### What you should do
Reproduce exactly, with no other output, every line of the data below from the line containing "- Execute o" to the end, inclusive.

(Provided records Opens)

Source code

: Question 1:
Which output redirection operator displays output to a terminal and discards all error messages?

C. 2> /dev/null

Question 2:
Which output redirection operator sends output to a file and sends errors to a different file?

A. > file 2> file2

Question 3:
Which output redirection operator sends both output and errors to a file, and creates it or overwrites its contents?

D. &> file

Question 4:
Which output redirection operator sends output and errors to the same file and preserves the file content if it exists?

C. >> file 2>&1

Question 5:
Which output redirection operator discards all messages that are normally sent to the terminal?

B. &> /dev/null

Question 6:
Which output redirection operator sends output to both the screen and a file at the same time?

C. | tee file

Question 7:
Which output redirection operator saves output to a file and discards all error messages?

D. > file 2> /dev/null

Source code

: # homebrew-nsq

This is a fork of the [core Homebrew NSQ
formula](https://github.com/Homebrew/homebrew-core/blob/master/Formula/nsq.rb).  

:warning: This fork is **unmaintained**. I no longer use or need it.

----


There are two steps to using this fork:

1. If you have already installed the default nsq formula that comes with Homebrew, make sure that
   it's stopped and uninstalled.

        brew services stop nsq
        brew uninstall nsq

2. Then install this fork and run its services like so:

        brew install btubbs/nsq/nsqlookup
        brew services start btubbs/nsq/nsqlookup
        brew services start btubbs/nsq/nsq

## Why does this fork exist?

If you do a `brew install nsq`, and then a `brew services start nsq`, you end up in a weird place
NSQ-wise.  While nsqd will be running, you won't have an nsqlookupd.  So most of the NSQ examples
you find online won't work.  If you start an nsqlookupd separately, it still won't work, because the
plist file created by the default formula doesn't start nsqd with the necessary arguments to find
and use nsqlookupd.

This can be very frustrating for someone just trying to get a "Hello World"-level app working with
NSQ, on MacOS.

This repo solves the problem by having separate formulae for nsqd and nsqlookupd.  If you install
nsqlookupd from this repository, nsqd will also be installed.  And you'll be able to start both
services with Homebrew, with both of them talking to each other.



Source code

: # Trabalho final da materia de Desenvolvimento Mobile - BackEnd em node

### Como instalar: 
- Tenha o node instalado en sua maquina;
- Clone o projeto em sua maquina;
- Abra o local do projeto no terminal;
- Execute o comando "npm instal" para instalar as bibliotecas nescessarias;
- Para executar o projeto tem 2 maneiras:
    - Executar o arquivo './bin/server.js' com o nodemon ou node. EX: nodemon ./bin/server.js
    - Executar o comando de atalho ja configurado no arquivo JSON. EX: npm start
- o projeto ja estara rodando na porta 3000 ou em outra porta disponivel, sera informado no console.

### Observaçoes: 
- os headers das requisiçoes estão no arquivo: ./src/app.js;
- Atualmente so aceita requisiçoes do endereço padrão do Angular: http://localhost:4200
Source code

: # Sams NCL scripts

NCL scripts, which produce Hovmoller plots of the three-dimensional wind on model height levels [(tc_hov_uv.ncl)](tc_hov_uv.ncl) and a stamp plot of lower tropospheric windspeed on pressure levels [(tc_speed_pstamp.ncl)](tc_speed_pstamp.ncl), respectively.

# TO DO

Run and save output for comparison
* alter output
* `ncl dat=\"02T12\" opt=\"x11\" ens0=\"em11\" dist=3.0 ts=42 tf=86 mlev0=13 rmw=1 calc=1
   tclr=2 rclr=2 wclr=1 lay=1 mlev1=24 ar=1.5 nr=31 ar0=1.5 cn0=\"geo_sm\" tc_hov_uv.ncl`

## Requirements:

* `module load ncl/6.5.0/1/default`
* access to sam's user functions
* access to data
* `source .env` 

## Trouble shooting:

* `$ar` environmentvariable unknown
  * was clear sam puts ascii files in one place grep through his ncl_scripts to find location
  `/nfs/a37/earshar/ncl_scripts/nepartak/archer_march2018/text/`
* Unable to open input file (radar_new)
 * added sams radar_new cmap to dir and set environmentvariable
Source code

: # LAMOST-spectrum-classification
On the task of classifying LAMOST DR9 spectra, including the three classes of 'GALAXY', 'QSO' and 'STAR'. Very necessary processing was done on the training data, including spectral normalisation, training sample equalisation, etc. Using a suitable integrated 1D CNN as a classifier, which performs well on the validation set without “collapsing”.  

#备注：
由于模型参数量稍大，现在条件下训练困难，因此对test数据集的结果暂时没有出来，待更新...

(Provided records Closes)

### Solved exercise
- Execute o comando "npm instal" para instalar as bibliotecas nescessarias;
- Para executar o projeto tem 2 maneiras:
    - Executar o arquivo './bin/server.js' com o nodemon ou node. EX: nodemon ./bin/server.js
    - Executar o comando de atalho ja configurado no arquivo JSON. EX: npm start
- o projeto ja estara rodando na porta 3000 ou em outra porta disponivel, sera informado no console.

### Observaçoes: 
- os headers das requisiçoes estão no arquivo: ./src/app.js;
- Atualmente so aceita requisiçoes do endereço padrão do Angular: http://localhost:4200
Source code

: # Sams NCL scripts

NCL scripts, which produce Hovmoller plots of the three-dimensional wind on model height levels [(tc_hov_uv.ncl)](tc_hov_uv.ncl) and a stamp plot of lower tropospheric windspeed on pressure levels [(tc_speed_pstamp.ncl)](tc_speed_pstamp.ncl), respectively.

# TO DO

Run and save output for comparison
* alter output
* `ncl dat=\"02T12\" opt=\"x11\" ens0=\"em11\" dist=3.0 ts=42 tf=86 mlev0=13 rmw=1 calc=1
   tclr=2 rclr=2 wclr=1 lay=1 mlev1=24 ar=1.5 nr=31 ar0=1.5 cn0=\"geo_sm\" tc_hov_uv.ncl`

## Requirements:

* `module load ncl/6.5.0/1/default`
* access to sam's user functions
* access to data
* `source .env` 

## Trouble shooting:

* `$ar` environmentvariable unknown
  * was clear sam puts ascii files in one place grep through his ncl_scripts to find location
  `/nfs/a37/earshar/ncl_scripts/nepartak/archer_march2018/text/`
* Unable to open input file (radar_new)
 * added sams radar_new cmap to dir and set environmentvariable
Source code

: # LAMOST-spectrum-classification
On the task of classifying LAMOST DR9 spectra, including the three classes of 'GALAXY', 'QSO' and 'STAR'. Very necessary processing was done on the training data, including spectral normalisation, training sample equalisation, etc. Using a suitable integrated 1D CNN as a classifier, which performs well on the validation set without “collapsing”.  

#备注：
由于模型参数量稍大，现在条件下训练困难，因此对test数据集的结果暂时没有出来，待更新...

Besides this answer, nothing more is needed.